– Нет. Я не умею…
– Гуманитарии, – вздохнул Антон. – Давайте сюда…
Таманский передал Ракушкину тяжелый «кольт» и спросил:
– А почему вы заговорили о жертвоприношениях?
– Немецкий прагматизм – это совсем недавняя выдумка. Как вы, наверное, знаете, Германия в годы войны крепко увязла в мистике и всяком мракобесии.
– Ну, слышал…
– Так вот, прагматиками немцы стали только после войны. А те, с кем мы имеем сейчас дело, это инквизиторское старичье, все вышли из тех времен. Старые мистики… Так что, если все это часть одного огромного жертвоприношения, я не удивлюсь.
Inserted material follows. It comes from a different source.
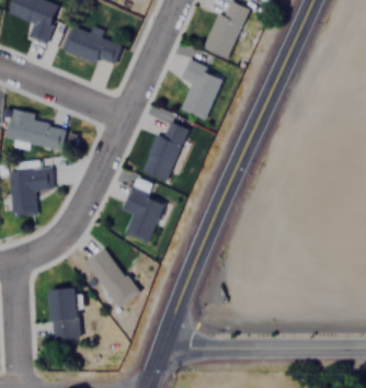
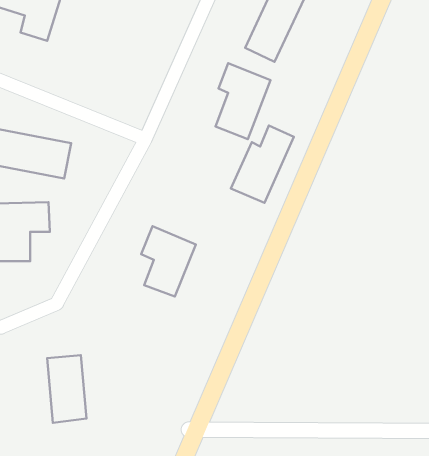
building: [62,24,121,67] -> none
building: [140,121,190,181] -> [231,125,294,203]
building: [84,248,139,308] -> none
Как концлагеря, как печи…
– Да, но какая же цель?
– А все та же. – Ракушкин подцепил что-то на «кольте» отверточкой, потянул, и пистолет распался на составные части. Таманский вздохнул. Настолько дружить с техникой он не умел. – Все та же. Власть и вечная жизнь. Сколько лет, по-вашему, сейчас… ну, скажем, Зеботтендорфу?
– Не имею понятия.
– Более ста лет!
Таманский вытаращил глаза.
– Более ста, – повторил Ракушкин. – А по моим данным, старичок и на шестидесятилетнего не тянет! Вот вам и мистика, вот вам и мракобесие…
– Я не совсем понимаю, что вы хотите сказать? Вы же сами только что…
Ракушкин выжидающе смотрел на Таманского.
– Ну… Про прагматизм немецкого народа и про… средневековую дикость… Что же получается?
Антон улыбнулся.
– Я не хочу сказать, что мракобесие – это научный термин, но в некотором смысле так получается. Есть факты… А факты – штука упрямая. Зеботтендорф жив и здоров. Кстати, у него нет могилы, как и у Мюллера, скажем.
– Что, Мюллер тоже жив? – Таманский округлил глаза.
Антон вогнал в ствол «кольта» шомпол. Некоторое время потаскал его туда-сюда.